◆ PROBLEM REQUIREMENTS ◆
Please copy the lines that begin with the one containing "Strength Points" and run through the last line below, leaving the pictures out.
· · · · ·
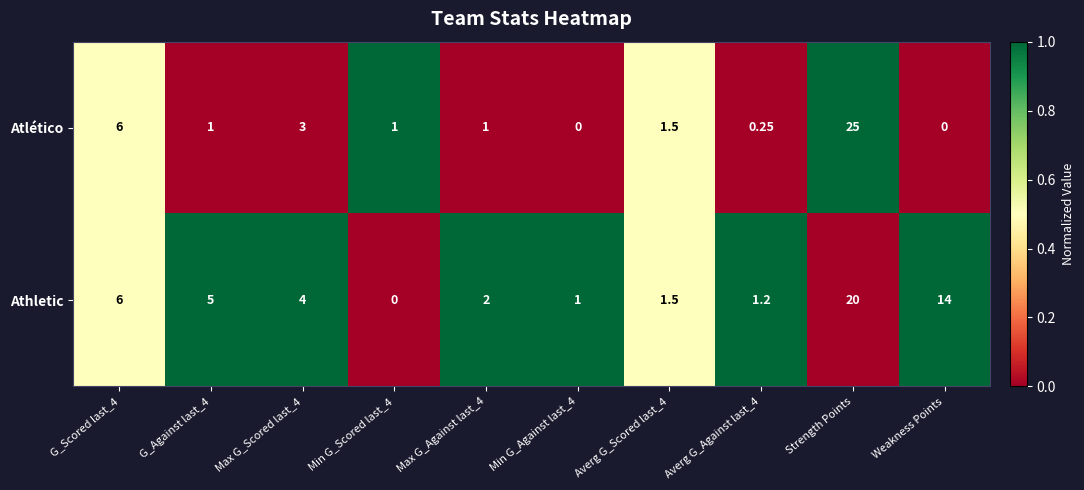

At which label does Athletic reach its peak?

Strength Points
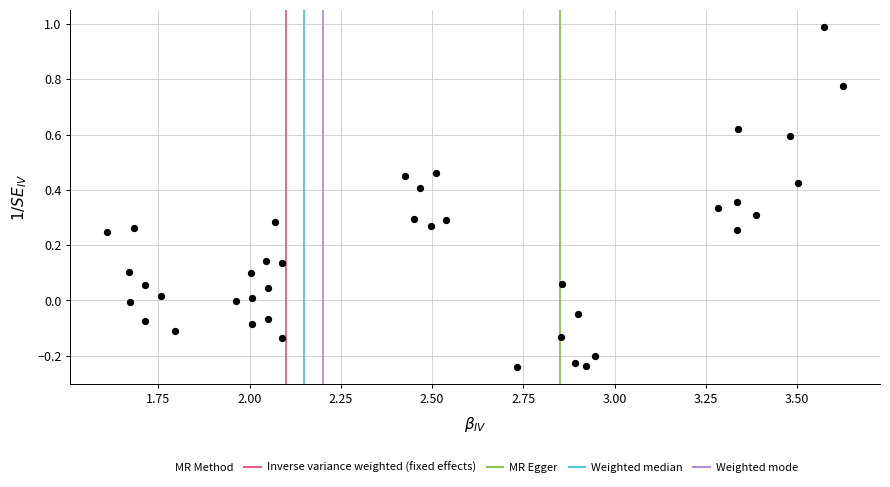

What is the range of X values (max minus min)?

2.0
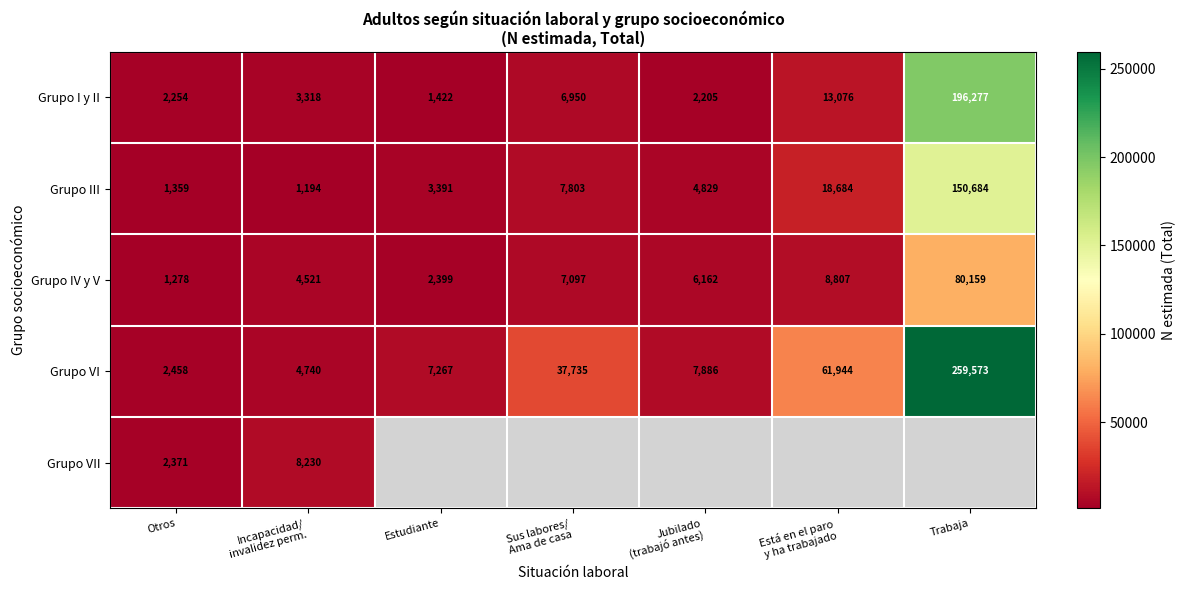

At which label does Grupo IV y V reach its minimum?

Otros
· · · · ·
◆ EXERCISE ANSWER ◆
Strength Points

What is the range of X values (max minus min)?

2.0

At which label does Grupo IV y V reach its minimum?

Otros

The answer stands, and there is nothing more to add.